Cotangent bundle of complex manifold is Calabi-Yau manifold We say that a complex manifold $M$ is Calabi-Yau if the canonical bunlde is trivial $K_M=0$. How can we prove that the total space of the cotangent bundle of a compact complex manifold $N$ is Calabi-Yau $2n$-fold, where $n$ is the dimension of $N$? 
 A: Here's a more general statement from an algebraic geometry standpoint -- I do not really know complex geometry but I'd expect the statements to translate wel.  Let $X$ be a projective variety and $\mathcal{E}$ a locally free sheaf.  Recall that we can define the total space as $E = \mathcal{Spec}_{\mathcal{O}_X} \mathcal{Sym}_{\mathcal{O}_X} \mathcal{E}^\vee$ and there is a natural map $\pi: E \rightarrow X$.

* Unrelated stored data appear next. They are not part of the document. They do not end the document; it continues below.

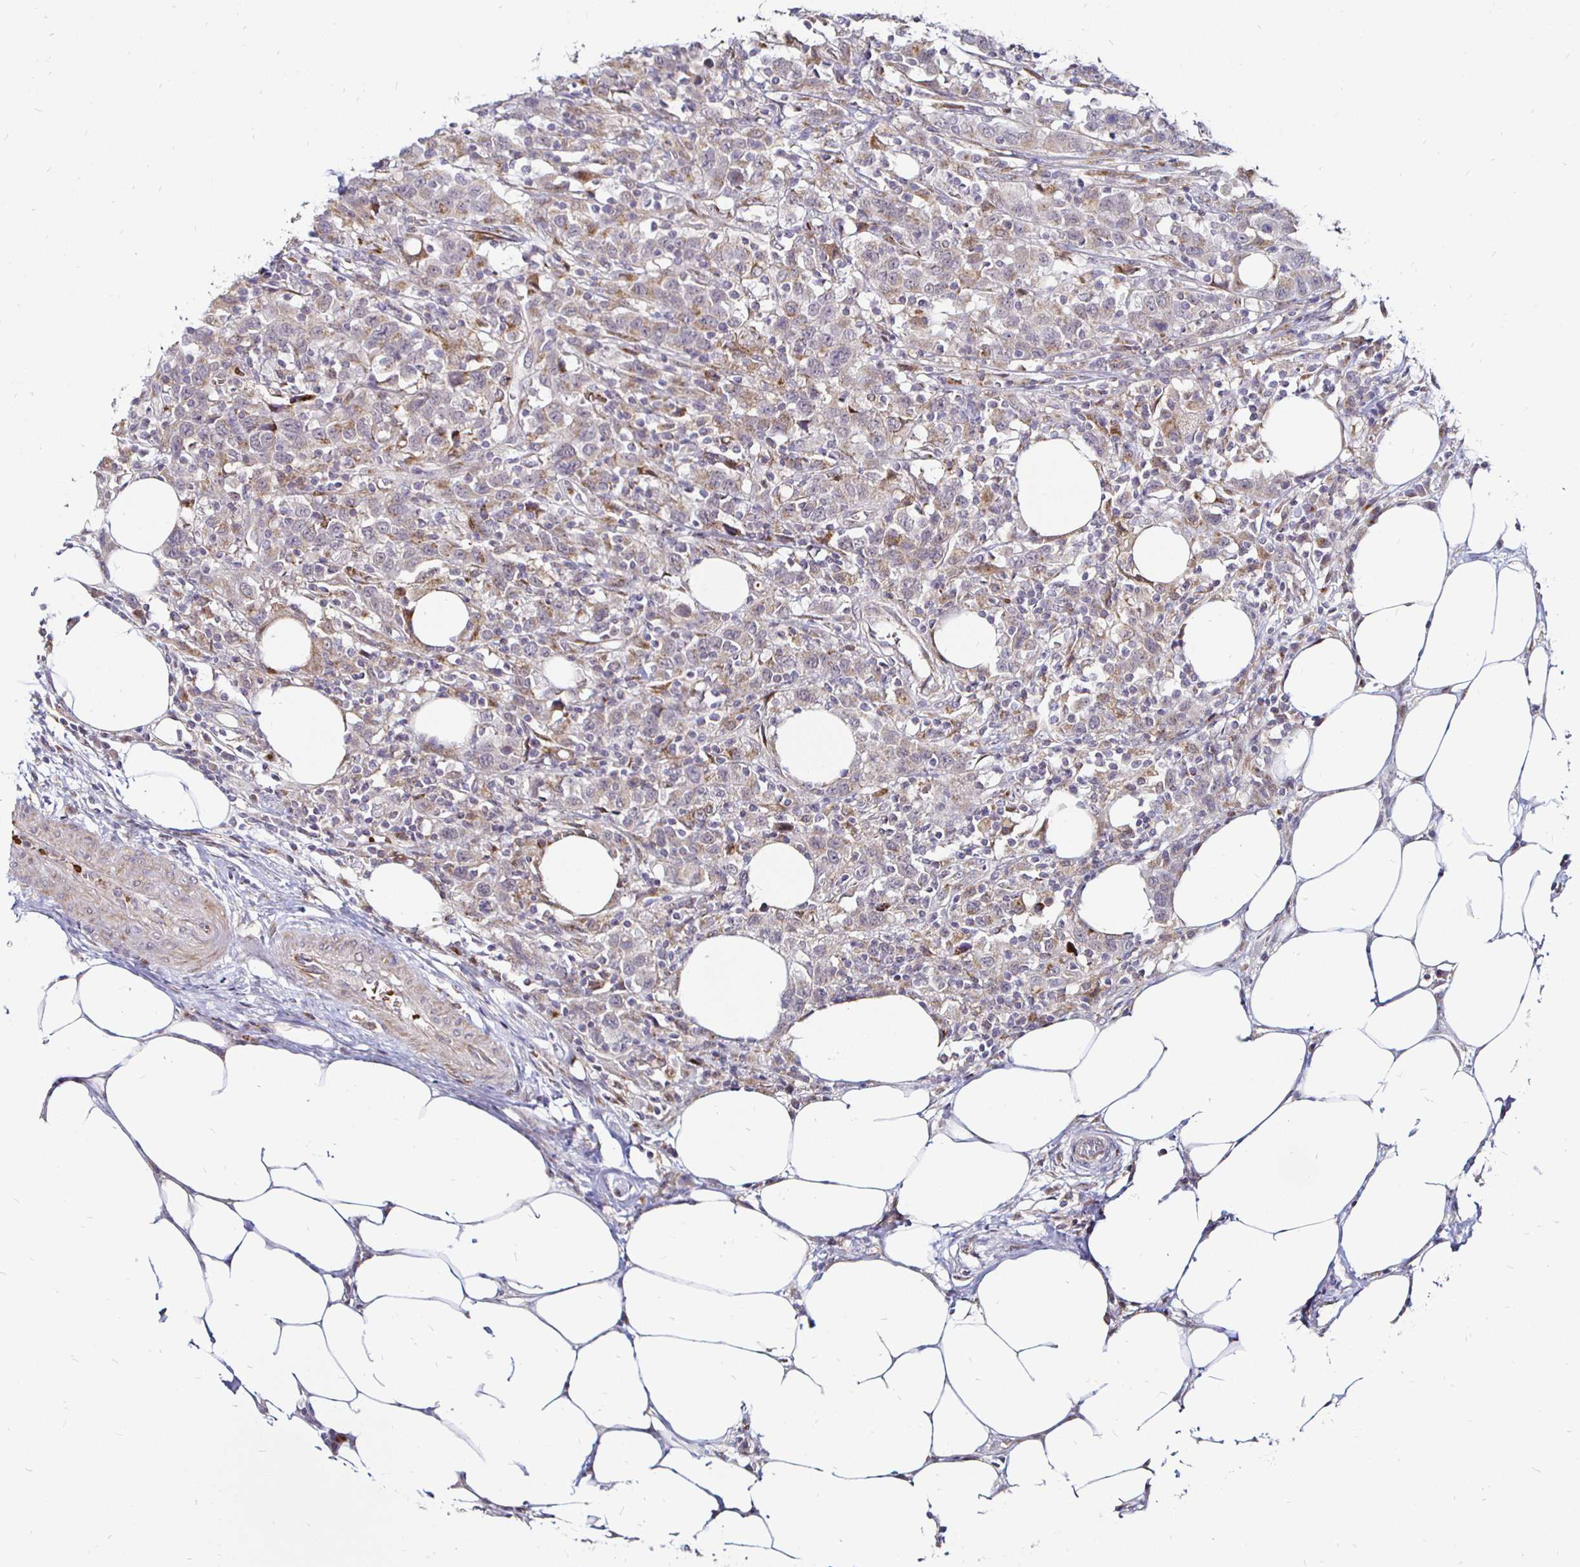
{"staining": {"intensity": "weak", "quantity": "25%-75%", "location": "cytoplasmic/membranous"}, "tissue": "urothelial cancer", "cell_type": "Tumor cells", "image_type": "cancer", "snomed": [{"axis": "morphology", "description": "Urothelial carcinoma, High grade"}, {"axis": "topography", "description": "Urinary bladder"}], "caption": "A low amount of weak cytoplasmic/membranous positivity is present in about 25%-75% of tumor cells in urothelial cancer tissue.", "gene": "ATG3", "patient": {"sex": "male", "age": 61}}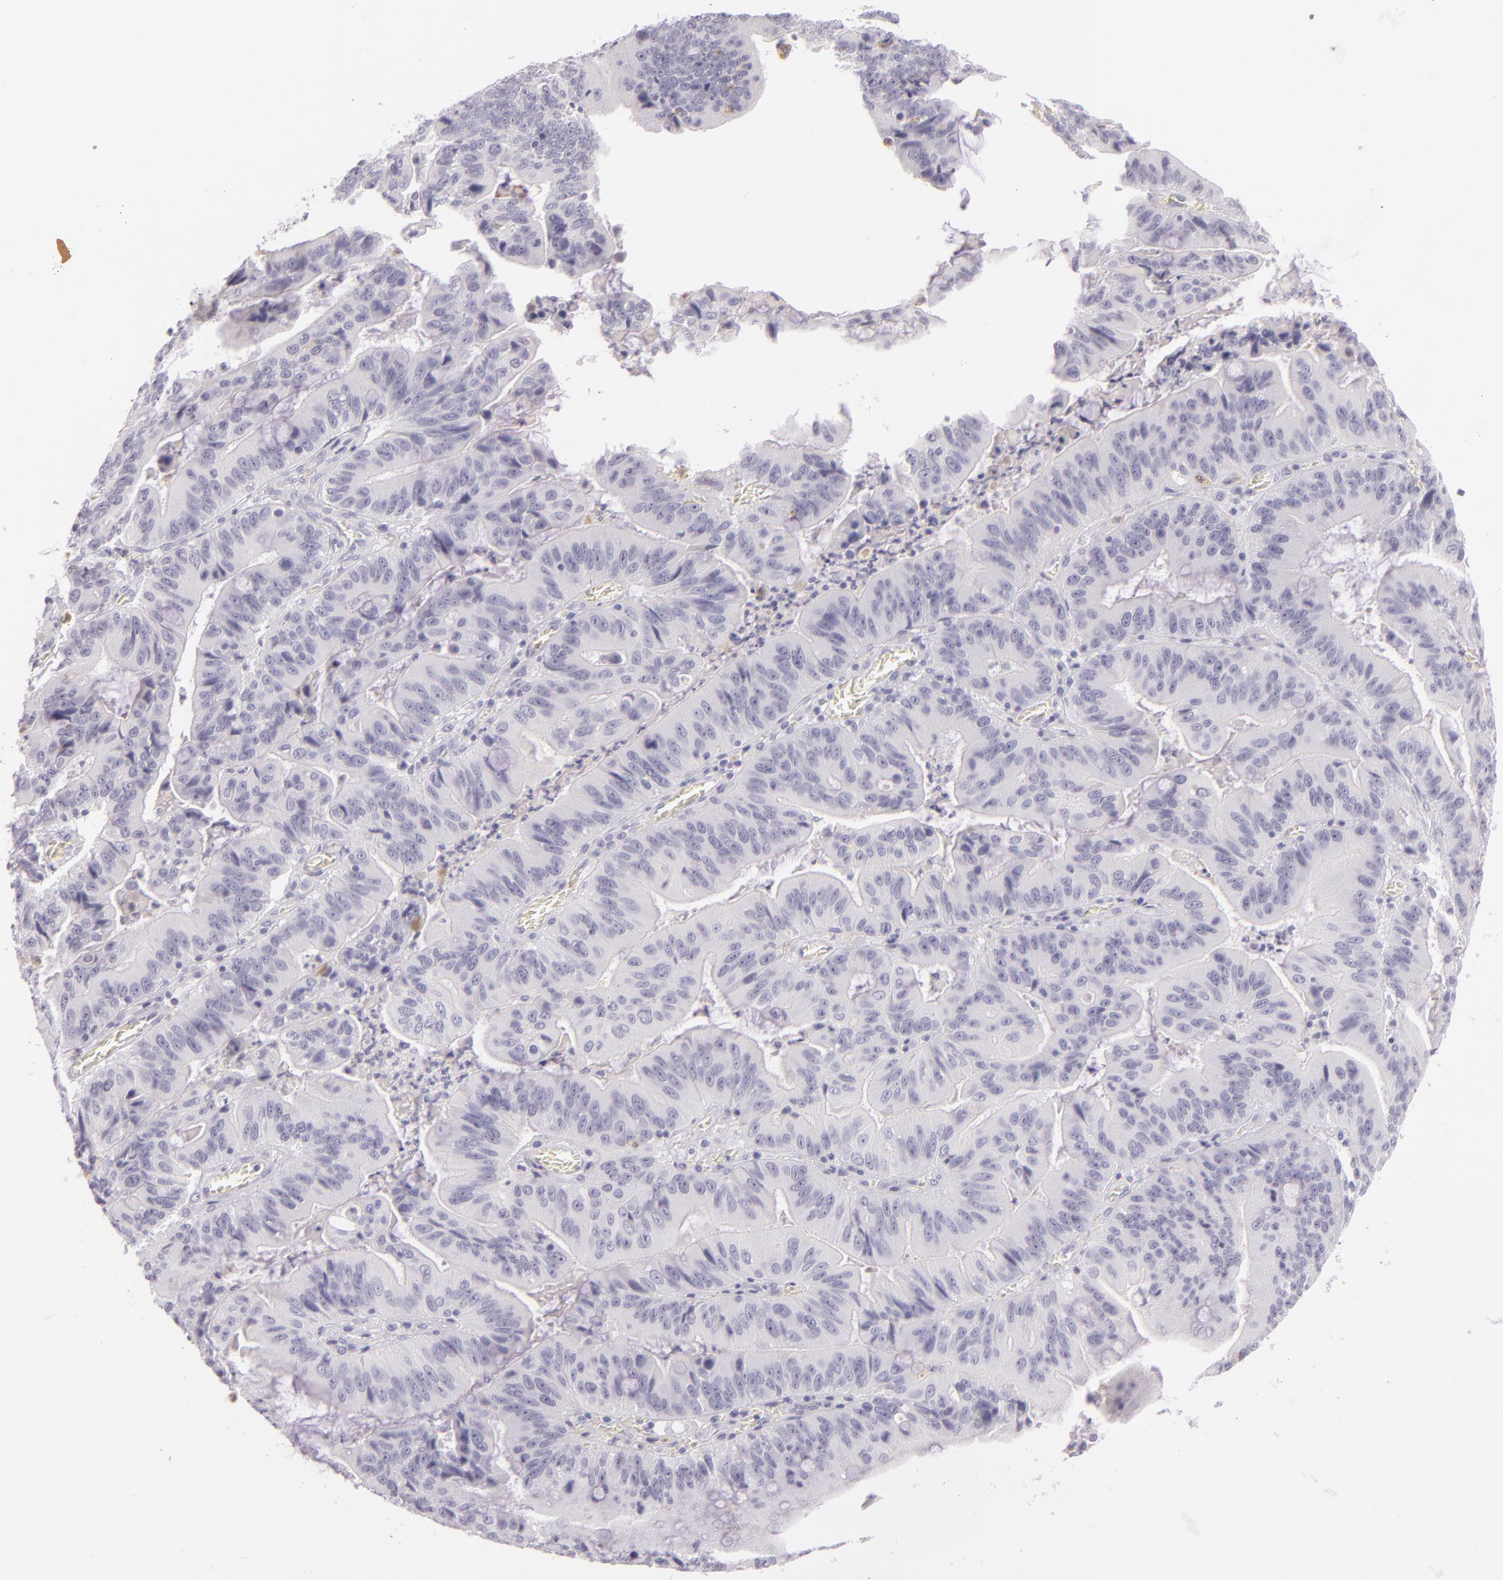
{"staining": {"intensity": "negative", "quantity": "none", "location": "none"}, "tissue": "stomach cancer", "cell_type": "Tumor cells", "image_type": "cancer", "snomed": [{"axis": "morphology", "description": "Adenocarcinoma, NOS"}, {"axis": "topography", "description": "Stomach, upper"}], "caption": "The photomicrograph exhibits no significant positivity in tumor cells of adenocarcinoma (stomach). Brightfield microscopy of immunohistochemistry (IHC) stained with DAB (3,3'-diaminobenzidine) (brown) and hematoxylin (blue), captured at high magnification.", "gene": "CBS", "patient": {"sex": "male", "age": 63}}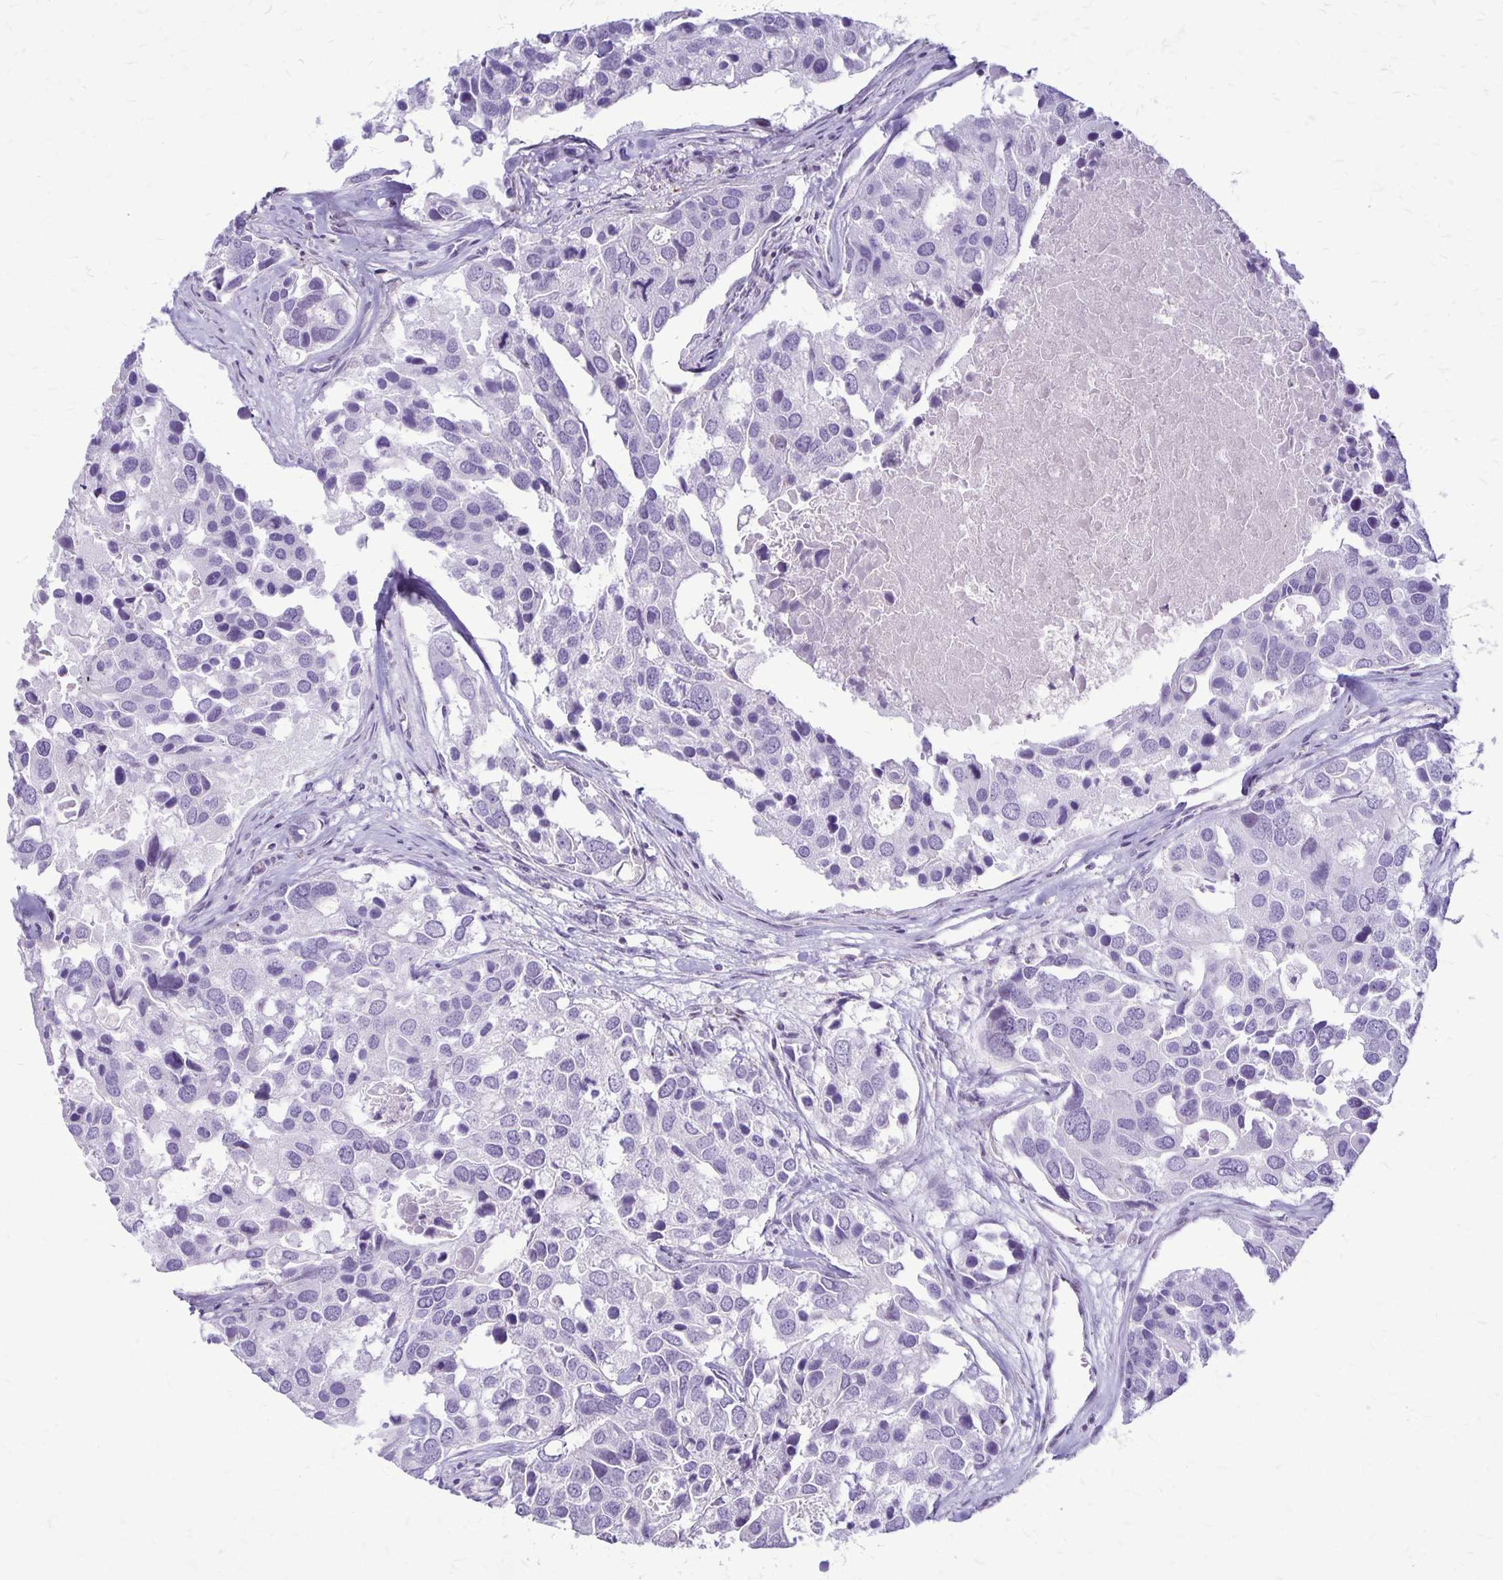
{"staining": {"intensity": "negative", "quantity": "none", "location": "none"}, "tissue": "breast cancer", "cell_type": "Tumor cells", "image_type": "cancer", "snomed": [{"axis": "morphology", "description": "Duct carcinoma"}, {"axis": "topography", "description": "Breast"}], "caption": "DAB immunohistochemical staining of invasive ductal carcinoma (breast) displays no significant expression in tumor cells. (Immunohistochemistry, brightfield microscopy, high magnification).", "gene": "GP9", "patient": {"sex": "female", "age": 83}}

I want to express the canonical bundle $\omega_E$ in terms of $\mathcal{E}$ and $\omega_X$:
$$\omega_E = \pi^* \omega_X \otimes \pi^* \bigwedge^{top} \mathcal{E}^\vee$$
To realize this, I need a result like: every locally free sheaf is a subsheaf of a sum of trivial locally free sheaves.  This gives us a short exact sequence of (fibers of) vector bundles:
$$0 \rightarrow E \rightarrow V \rightarrow T \rightarrow 0$$
where $V$ is a trivial bundle, which corresponds to a short exact sequence of locally free sheaves
$$0 \rightarrow \mathcal{E} \rightarrow \mathcal{V} \rightarrow \mathcal{T} \rightarrow 0$$
Now, notice that $\mathcal{T}^\vee$ is locally the ideal sheaf cutting out $E$ in $V$.  Thus tensoring with $\mathcal{O}_E$ gives
$$\mathcal{N}^\vee = \mathcal{Sym}_{\mathcal{O}_X}\mathcal{T}^\vee$$
And now, using the conormal short exact sequence for differentials and taking the top exterior power, we have (abusing notation, using a correspondence between line bundles on $X$ and line bundles on any vector bundle of $X$):
$$\omega_E = \omega_X \otimes \bigwedge^{top} \mathcal{T}$$
Finally use the original short exact sequence in locally free sheaves and take the top exterior powers to find that $\bigwedge^{top}\mathcal{T} = \bigwedge^{top}\mathcal{E}^\vee$ so the result follows.
Now, for your question, $\mathcal{E}$ is the locally free sheaf of differentials, so the dual of its top exterior power is $\omega^\vee$, and $\omega^\vee \otimes \omega = \mathcal{O}$ and that's it.